El Gobierno nacional parece no haberse enterado de lo que sucedió en las últimas 48 horas en el Senado ni en la Justicia y decidió continuar con su proceso de reformas y recortes en importantes organismos públicos.

Así, el ministro de Economía decidió pasar a disponibilidad a 343 trabajadores mayormente del Instituto Nacional de Tecnología Agropecuaria (INTA) y algunos del Instituto Nacional de Vitivinicultura (INV) y del Instituto Nacional de Semillas (Inase) amparándose en el decreto 462/25 que, justamente, reestructuraba estos organismos y facultaba al Gobierno a avanzar con recortes.

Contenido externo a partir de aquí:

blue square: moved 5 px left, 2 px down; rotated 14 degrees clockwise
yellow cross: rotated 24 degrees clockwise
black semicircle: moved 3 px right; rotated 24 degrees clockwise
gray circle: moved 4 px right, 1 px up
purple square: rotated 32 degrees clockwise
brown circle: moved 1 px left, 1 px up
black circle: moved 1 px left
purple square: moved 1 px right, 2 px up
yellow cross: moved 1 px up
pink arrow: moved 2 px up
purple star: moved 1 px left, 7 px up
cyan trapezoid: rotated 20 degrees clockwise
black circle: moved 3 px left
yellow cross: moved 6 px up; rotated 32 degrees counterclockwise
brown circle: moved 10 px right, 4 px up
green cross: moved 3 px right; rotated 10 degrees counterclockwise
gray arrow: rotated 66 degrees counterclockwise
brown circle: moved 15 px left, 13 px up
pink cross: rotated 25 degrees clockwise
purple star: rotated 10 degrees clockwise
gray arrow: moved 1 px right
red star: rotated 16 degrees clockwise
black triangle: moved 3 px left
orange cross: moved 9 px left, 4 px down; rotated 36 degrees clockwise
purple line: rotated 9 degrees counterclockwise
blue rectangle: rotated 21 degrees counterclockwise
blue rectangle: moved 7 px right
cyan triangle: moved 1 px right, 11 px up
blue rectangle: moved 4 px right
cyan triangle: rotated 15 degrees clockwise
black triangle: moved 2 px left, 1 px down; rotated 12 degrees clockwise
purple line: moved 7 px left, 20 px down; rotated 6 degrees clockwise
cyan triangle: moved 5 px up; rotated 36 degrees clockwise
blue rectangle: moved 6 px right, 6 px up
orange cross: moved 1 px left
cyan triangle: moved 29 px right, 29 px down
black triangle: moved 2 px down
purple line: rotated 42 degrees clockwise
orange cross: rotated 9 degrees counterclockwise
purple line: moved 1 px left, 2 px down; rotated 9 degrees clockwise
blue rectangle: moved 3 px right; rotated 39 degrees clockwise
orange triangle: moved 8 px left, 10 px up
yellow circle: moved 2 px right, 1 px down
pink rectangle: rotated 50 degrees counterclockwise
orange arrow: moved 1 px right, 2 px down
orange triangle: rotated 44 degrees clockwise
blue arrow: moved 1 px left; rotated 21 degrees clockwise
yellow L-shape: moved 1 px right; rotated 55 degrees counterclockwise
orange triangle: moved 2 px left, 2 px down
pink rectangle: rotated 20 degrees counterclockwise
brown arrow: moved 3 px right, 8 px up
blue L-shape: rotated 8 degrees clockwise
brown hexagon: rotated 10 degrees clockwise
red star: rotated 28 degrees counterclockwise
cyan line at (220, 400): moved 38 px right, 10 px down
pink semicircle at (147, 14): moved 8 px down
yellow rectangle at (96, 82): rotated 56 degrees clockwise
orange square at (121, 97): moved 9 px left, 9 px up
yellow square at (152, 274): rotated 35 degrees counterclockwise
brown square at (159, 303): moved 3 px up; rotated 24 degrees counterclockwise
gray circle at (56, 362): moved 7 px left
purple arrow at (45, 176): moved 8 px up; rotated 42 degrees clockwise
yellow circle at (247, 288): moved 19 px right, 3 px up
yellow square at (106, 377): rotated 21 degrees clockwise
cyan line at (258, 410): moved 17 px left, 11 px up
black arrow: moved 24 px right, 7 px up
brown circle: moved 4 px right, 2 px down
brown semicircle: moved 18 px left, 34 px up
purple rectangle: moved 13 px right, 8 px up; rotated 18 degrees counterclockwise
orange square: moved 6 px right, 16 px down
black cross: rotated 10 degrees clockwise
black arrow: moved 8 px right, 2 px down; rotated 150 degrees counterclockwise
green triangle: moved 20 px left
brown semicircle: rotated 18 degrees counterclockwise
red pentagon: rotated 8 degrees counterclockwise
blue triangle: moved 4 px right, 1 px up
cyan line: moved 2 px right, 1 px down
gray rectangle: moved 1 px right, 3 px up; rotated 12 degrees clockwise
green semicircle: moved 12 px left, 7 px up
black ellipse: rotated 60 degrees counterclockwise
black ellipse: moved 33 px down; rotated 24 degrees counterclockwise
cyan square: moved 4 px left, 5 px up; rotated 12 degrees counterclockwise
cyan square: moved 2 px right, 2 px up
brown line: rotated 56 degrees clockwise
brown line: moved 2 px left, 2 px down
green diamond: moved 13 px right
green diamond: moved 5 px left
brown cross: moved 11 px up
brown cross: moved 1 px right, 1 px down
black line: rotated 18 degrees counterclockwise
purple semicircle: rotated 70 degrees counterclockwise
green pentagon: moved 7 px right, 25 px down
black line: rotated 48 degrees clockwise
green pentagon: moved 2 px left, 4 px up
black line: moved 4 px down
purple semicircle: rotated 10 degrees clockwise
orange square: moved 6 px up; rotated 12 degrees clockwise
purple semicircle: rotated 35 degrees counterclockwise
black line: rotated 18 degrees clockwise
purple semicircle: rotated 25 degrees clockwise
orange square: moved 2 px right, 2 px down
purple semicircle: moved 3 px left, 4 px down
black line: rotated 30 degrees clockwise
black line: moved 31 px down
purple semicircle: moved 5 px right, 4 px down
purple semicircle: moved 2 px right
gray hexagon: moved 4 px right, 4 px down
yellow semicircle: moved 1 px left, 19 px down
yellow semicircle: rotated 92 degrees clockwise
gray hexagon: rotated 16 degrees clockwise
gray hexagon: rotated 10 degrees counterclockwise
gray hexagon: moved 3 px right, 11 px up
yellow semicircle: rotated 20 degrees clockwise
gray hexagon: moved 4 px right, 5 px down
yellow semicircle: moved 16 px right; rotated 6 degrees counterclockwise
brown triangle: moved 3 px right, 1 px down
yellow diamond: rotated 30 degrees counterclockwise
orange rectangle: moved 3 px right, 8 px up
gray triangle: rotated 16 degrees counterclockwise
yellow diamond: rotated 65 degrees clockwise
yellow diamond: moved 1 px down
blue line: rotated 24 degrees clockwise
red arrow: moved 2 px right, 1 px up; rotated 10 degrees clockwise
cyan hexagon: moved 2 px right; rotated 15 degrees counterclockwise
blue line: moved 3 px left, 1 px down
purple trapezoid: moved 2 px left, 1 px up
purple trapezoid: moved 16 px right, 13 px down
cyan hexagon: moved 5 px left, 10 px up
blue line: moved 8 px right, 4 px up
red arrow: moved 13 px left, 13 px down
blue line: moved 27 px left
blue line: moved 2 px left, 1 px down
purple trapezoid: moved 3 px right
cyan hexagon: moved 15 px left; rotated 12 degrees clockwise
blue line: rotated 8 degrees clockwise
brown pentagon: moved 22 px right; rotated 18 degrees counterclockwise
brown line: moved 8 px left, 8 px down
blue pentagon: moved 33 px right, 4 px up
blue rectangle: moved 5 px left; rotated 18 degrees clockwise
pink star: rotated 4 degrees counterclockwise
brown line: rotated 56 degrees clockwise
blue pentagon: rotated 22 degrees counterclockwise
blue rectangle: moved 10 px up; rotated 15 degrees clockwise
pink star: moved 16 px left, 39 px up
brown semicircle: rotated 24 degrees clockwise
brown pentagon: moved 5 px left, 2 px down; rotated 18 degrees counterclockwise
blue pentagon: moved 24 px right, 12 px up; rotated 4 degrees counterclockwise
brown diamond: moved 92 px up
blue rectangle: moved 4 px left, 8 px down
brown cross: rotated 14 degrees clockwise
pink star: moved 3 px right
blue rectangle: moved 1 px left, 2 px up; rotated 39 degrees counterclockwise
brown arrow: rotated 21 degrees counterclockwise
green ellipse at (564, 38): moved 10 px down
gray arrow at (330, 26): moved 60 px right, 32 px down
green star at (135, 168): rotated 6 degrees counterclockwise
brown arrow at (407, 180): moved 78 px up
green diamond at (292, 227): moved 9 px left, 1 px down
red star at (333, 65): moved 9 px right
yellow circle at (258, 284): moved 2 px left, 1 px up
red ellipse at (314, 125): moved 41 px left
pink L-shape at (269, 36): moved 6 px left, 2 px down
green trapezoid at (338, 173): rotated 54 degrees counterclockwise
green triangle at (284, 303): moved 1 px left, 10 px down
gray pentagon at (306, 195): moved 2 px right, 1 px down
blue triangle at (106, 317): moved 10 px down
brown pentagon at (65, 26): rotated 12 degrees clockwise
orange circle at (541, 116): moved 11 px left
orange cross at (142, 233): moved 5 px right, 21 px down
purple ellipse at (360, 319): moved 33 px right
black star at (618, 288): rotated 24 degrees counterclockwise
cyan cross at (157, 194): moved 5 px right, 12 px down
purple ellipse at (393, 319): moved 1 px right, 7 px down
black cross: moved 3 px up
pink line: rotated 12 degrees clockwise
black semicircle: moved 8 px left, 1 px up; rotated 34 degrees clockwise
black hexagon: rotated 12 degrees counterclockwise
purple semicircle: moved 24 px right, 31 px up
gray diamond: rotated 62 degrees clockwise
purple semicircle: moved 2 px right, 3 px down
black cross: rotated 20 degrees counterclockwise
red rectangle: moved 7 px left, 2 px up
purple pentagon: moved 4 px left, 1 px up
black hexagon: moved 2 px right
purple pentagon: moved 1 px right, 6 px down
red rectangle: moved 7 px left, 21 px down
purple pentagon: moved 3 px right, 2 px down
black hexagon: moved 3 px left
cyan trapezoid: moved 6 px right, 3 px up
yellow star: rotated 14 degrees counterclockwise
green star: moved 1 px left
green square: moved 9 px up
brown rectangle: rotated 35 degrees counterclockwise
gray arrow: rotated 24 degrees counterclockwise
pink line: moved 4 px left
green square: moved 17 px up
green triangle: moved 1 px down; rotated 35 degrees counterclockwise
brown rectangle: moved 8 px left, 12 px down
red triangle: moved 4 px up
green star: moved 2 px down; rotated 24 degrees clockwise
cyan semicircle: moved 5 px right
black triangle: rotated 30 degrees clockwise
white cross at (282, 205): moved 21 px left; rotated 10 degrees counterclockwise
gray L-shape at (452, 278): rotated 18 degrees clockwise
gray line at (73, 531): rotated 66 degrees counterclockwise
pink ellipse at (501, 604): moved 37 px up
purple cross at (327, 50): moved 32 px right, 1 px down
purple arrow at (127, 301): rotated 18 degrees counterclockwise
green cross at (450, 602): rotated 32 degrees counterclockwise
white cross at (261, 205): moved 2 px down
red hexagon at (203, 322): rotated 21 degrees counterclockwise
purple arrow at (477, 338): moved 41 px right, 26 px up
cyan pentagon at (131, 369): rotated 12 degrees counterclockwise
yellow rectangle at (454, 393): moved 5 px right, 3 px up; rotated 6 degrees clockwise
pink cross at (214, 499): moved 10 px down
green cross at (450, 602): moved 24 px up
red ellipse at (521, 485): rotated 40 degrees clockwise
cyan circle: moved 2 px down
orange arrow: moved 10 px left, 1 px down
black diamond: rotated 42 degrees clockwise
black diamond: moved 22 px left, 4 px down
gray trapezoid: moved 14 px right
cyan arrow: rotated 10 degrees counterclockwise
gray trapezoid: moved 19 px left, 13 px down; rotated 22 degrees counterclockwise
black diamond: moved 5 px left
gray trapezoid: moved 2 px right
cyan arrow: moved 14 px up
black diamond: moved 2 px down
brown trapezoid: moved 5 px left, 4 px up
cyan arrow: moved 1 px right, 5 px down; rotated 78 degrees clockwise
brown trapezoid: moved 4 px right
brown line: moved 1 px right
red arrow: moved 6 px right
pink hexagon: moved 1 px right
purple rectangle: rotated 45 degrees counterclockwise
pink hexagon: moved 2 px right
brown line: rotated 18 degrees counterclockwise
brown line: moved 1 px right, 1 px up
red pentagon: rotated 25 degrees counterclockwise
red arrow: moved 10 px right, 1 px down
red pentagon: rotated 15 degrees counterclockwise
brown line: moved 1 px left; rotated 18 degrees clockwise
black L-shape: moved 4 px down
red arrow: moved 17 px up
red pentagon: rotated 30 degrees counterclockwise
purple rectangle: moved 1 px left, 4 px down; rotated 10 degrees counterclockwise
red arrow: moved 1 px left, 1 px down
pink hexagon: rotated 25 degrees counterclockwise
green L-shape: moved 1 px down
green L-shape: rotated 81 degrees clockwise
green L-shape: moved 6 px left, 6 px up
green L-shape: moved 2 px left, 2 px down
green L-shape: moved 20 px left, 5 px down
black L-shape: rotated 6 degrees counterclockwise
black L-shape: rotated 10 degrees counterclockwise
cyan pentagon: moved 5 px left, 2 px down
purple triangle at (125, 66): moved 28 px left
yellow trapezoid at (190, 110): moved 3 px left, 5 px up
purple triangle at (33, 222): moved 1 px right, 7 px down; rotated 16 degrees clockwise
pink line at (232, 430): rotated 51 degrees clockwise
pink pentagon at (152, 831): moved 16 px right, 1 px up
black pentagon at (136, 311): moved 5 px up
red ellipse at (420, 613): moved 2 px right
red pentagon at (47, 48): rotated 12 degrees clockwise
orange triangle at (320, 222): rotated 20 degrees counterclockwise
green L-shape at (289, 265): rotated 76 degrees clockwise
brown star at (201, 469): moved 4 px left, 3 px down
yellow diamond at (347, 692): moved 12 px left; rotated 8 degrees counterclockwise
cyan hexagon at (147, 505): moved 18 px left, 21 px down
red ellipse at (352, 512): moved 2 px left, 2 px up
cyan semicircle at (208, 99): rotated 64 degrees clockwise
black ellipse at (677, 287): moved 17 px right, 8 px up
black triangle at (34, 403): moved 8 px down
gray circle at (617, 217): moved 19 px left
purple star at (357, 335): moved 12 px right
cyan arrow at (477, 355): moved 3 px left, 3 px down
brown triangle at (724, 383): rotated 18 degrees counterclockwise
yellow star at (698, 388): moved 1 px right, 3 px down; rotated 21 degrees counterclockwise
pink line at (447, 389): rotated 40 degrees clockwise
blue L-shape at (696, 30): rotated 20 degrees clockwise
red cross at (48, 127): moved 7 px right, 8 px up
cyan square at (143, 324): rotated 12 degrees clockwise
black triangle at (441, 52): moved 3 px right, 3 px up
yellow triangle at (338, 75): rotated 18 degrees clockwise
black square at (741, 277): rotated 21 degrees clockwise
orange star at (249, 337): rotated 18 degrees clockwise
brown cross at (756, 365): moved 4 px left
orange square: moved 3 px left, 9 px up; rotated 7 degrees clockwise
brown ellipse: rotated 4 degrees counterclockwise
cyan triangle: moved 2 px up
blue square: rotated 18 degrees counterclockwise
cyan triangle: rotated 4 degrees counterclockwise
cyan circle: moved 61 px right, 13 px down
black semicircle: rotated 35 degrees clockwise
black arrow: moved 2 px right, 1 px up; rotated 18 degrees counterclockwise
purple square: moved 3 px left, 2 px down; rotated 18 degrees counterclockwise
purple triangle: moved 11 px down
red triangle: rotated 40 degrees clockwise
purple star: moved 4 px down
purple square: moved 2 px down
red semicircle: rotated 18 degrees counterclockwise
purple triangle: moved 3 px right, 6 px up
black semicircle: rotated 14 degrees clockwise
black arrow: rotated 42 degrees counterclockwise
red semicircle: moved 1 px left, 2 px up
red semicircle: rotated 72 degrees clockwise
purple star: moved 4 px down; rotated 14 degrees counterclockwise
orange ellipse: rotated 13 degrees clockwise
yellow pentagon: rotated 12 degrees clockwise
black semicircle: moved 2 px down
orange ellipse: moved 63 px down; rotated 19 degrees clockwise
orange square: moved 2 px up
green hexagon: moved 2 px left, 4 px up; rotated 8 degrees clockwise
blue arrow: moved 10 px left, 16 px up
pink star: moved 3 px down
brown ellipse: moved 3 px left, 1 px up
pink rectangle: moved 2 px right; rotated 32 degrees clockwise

Pero ¿por qué el Gobierno, hoy 22 de agosto, no puede hacer eso? Porque justamente ese decreto fue rechazado por ambas cámaras del Congreso, cuestión por la cual pierde su vigencia. Pero, como agravante, también desconoce el fallo del Juzgado Federal en lo Civil, Comercial y Contencioso Administrativo N°2 de San Martín, que intima a «no innovar» y a que se abstenga de llevar a cabo cambios que supongan «traslados, cesantías, reubicaciones, suspensiones, pases a disponibilidad o supresión de estructuras vinculadas al INTA», ante el riesgo de que se configuren en «un daño irreparable sobre derechos laborales y sindicales«.

Poco le importó a Caputo, que solo 48 horas después del fallo, y menos de dos horas después de que el Senado, por amplísima mayoría, rechace el decreto – como dos semanas atrás lo había hecho Diputados -, decidió publicar la Resolución 1240/2025 hoy en el Boletín Oficial, desoyendo estos mandatos.

SI vamos a lo estrictamente legal, el rechazo del decreto 462/25 implica que el mismo pierde vigencia y, por lo tanto, su contenido. Así, tanto el INTA como su primo hermano, el INTI, deberían volver a ser organismos descentralizados y recuperar su autarquía y autonomía política, económica y financiera, reestableciendo su modo de gobernanza.

En sí, todo cambio que se hizo debería volver a «foja cero». Los mismo para organismos como el INV, el Inase o el Inafci.